Schwäbische Zeitung: "Bündnis auf Zuruf" - Leitartikel zur Südschiene
Ravensburg (ots)
Erlebt die von vielen totgeglaubte Südschiene dank der polizeilichen Zusammenarbeit zwischen Bayern und Baden-Württemberg eine Renaissance? Nein. Weder taugt die gemeinsame, von steigenden Einbruchszahlen getriebene, Aktion zweier Minister mit unterschiedlichem Parteibuch als Gründungsmythos einer neuen Ära der Zusammenarbeit. Noch war die Südschiene jemals gänzlich tot, auch wenn Bayerns Ministerpräsident Horst Seehofer 2011 nach dem grün-roten Wahlsieg in Baden-Württemberg sogar einen "Wettbewerb der Systeme" ausgerufen hatte. Und schon gar nicht war sie vor 2011 so lebendig, wie es einige Romantiker heute beschwören.
Auf den ersten Blick scheinen die beiden Süd-Bundesländer wenig gemein zu haben: Das grün-rot regierte Baden-Württemberg ärgert sich laufend über die Egotrips der allein regierenden CSU im Nachbarland in Sachen Stromtrassen, Atommüll, Pkw-Maut oder Betreuungsgeld. Auch das Temperament der beiden Regierungschefs scheint nicht recht zueinander zu passen, wie das Beispiel Länderfinanzausgleich zeigt: Während der in Umfragen äußerst populäre Stuttgarter Regierungschef Winfried Kretschmann seit Jahren auf Verhandlungen pocht und die gesellschaftliche Verantwortung von Politik betont, ist sein weit unbeliebterer Münchner Kollege Seehofer längst vor Gericht gezogen.
Doch jenseits dieser Streitthemen gibt es doch zahlreiche gemeinsame Interessen und viel Zusammenarbeit.

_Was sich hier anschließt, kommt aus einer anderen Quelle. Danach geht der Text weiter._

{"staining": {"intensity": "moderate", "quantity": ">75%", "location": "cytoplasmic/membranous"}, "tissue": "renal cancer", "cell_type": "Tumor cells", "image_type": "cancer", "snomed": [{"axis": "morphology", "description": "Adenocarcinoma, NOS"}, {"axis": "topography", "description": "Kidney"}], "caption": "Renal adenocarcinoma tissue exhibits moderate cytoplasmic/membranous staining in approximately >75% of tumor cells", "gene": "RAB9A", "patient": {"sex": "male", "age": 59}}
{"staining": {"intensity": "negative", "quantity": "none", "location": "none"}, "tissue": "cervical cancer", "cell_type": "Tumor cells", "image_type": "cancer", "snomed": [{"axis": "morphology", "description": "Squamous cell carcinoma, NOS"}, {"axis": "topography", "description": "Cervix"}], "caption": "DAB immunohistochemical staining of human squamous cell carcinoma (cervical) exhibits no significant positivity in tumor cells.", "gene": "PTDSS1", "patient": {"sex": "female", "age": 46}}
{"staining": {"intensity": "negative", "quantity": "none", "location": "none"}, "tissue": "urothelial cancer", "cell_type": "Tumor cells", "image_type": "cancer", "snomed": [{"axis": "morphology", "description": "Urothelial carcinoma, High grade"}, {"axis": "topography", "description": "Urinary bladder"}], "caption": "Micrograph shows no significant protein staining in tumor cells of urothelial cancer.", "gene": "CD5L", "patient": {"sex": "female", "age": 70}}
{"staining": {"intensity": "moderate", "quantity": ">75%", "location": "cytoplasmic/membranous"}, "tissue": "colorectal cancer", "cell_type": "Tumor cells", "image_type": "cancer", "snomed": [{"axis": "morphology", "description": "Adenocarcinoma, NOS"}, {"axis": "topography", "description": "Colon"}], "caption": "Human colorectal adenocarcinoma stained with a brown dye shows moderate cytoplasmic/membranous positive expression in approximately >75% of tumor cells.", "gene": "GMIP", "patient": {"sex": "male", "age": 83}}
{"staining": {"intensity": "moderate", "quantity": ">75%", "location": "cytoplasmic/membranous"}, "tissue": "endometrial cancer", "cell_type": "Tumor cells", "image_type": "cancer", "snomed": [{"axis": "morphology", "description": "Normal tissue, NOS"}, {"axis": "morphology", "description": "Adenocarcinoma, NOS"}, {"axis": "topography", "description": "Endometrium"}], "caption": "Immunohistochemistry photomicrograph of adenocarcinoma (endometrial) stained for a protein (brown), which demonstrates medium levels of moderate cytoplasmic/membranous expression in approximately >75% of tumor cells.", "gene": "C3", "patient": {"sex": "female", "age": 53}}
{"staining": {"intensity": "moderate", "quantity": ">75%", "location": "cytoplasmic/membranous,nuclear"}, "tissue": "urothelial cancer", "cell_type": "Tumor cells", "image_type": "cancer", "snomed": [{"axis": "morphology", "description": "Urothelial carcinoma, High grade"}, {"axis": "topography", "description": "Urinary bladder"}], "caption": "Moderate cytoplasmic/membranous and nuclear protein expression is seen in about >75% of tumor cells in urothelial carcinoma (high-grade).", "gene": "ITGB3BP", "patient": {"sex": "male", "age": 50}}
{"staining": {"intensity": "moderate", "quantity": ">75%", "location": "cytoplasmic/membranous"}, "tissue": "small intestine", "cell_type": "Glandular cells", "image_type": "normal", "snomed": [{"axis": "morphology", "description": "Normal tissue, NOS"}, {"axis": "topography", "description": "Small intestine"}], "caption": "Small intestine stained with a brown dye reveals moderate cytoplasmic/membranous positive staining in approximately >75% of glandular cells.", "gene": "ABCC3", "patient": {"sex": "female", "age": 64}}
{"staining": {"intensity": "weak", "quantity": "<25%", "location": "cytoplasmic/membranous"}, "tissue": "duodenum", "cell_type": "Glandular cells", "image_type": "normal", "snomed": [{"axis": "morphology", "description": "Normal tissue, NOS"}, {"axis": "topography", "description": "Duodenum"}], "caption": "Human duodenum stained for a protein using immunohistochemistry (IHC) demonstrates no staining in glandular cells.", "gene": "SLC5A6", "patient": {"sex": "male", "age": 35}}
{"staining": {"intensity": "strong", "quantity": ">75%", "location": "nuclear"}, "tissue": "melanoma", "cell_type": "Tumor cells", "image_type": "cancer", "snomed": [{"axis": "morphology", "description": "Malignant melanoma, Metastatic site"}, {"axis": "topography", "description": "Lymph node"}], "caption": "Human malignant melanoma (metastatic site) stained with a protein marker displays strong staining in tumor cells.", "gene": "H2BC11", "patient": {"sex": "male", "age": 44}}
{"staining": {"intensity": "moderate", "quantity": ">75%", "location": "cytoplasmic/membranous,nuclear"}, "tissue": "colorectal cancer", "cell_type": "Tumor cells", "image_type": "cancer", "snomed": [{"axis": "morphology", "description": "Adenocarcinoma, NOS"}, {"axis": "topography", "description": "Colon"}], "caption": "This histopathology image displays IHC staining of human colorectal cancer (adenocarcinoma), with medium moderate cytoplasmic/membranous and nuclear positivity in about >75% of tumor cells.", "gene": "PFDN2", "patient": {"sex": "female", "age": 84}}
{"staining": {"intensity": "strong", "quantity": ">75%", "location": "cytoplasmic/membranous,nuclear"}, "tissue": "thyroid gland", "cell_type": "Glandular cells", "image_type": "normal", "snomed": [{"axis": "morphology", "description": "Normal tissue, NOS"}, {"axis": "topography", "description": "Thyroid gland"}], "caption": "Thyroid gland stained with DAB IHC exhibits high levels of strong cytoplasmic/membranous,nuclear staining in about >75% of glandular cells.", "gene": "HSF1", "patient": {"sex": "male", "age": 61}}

Und wenn es politisch nutzt, finden sogar, wie jetzt, Innenminister unterschiedlicher Couleur zusammen. Dabei geht es nicht um die traditionelle Verbindung der Südländer in der Tradition von Strauß und Späth, sondern schlicht um die Probleme steigender Einbruchszahlen. Es ist ein Bündnis auf Zuruf, kein Ausdruck langjähriger politischer Freundschaft. Und für den SPD-Mann Gall ist es gleich ein doppelter Coup: Der Stuttgarter Innenminister kann kurz vor der Wahl zeigen, dass die oppositionelle CDU kein Exklusivrecht auf gute Verbindungen zur CSU hat.